Diikuti 23 Peserta dari Berbagai Jenis Perpustakaan
Pelatihan diikuti oleh 23 peserta yang berasal dari 10 peserta dari Perpustakaan Umum/Taman Bacaan Masyarakat (TBM) dan Rumah Baca, 10 peserta dari Perpustakaan Khusus yang terdiri atas perpustakaan rumah ibadah serta pojok baca UPTD Puskesmas dan 3 peserta dari Perpustakaan Sekolah tingkat SMP. Peserta berasal dari lima kecamatan di Kabupaten Sabu Raijua, yaitu Kecamatan Sabu Barat, Sabu Tengah, Sabu Timur, Hawu Mehara, dan Sabu Liae, sehingga diharapkan hasil pelatihan dapat memberikan dampak yang merata terhadap peningkatan kualitas pengelolaan perpustakaan di seluruh wilayah kabupaten.
Materi Hari Pertama
Pada hari pertama, peserta memperoleh pengenalan mengenai konsep dasar otomasi perpustakaan, manfaat penggunaan aplikasi INLISLite, instalasi aplikasi, serta pengelolaan database perpustakaan. Narasumber juga memberikan praktik langsung agar peserta memahami tahapan penggunaan aplikasi, mulai dari pengaturan awal hingga pengelolaan data perpustakaan. Antusiasme peserta terlihat selama sesi berlangsung melalui diskusi, tanya jawab, dan praktik menggunakan laptop masing-masing.
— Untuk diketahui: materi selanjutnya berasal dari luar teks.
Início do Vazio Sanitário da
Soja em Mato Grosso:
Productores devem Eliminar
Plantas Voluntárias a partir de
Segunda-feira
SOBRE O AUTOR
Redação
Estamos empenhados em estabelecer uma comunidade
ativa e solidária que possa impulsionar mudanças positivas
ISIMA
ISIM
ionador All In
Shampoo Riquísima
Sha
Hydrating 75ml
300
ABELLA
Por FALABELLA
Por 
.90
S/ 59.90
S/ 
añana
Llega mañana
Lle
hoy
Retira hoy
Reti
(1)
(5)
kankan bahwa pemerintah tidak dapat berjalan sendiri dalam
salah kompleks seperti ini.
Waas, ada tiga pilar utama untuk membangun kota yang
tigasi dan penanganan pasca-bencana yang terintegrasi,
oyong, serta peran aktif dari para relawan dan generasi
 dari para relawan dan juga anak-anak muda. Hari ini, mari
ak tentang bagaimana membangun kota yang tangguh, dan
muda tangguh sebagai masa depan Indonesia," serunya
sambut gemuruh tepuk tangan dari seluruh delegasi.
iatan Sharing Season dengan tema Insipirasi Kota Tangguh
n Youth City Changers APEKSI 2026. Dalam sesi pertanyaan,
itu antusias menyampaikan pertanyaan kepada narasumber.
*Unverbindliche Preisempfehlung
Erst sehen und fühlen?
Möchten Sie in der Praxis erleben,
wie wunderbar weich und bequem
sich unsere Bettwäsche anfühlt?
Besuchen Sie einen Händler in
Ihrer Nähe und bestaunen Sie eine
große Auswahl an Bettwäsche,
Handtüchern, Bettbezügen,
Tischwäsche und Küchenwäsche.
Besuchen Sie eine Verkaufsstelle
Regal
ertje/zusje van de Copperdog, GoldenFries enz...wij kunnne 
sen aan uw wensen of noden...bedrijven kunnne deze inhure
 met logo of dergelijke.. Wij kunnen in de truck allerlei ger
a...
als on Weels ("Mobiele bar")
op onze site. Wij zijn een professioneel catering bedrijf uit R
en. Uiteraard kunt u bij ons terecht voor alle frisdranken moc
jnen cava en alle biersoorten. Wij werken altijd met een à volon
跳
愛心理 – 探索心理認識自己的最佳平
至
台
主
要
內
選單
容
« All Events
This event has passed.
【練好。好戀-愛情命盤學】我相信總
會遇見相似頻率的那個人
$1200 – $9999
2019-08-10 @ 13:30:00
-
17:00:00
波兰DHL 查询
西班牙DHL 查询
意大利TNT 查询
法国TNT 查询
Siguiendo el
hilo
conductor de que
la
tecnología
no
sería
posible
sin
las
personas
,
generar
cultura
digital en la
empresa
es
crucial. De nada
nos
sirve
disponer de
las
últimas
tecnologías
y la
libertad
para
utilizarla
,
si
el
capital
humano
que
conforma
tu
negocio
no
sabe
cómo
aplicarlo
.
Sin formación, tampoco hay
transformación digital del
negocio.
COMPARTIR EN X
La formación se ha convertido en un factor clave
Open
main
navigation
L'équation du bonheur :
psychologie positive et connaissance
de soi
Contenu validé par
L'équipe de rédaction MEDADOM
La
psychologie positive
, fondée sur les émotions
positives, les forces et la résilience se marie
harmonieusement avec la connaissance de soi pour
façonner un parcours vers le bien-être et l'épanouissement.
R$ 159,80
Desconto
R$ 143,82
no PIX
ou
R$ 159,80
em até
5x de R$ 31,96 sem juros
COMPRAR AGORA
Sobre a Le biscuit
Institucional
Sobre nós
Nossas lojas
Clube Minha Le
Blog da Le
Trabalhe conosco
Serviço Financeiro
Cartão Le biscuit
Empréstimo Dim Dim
Dukungan Pimpinan dan Seluruh Jajaran
Dukungan penuh oleh Kepala Dinas Perpustakaan dan Kearsipan Kabupaten Sabu Raijua, Lady Heart Yumike Buli, S.I.Kom, pejabat struktural dan pejabat fungsional, serta seluruh staf Dinas Perpustakaan dan Kearsipan Kabupaten Sabu Raijua hadir pada pembukaan kegiatan sebagai bentuk dukungan terhadap kegiatan yang akan meningkatkan kualitas layanan perpustakaan di daerah. Melalui pelatihan ini diharapkan seluruh peserta mampu mengimplementasikan sistem otomasi perpustakaan berbasis INLISLite di unit kerja masing-masing sehingga pengelolaan koleksi, pelayanan pemustaka, serta administrasi perpustakaan dapat dilakukan secara lebih efektif, efisien, dan sesuai dengan perkembangan teknologi informasi. Pelaksanaan pelatihan akan dilanjutkan pada hari kedua, Jumat (7 Agustus 2026) dengan materi praktik lanjutan, pengelolaan katalog, keanggotaan, layanan sirkulasi, serta pendampingan implementasi aplikasi INLISLite bagi seluruh peserta.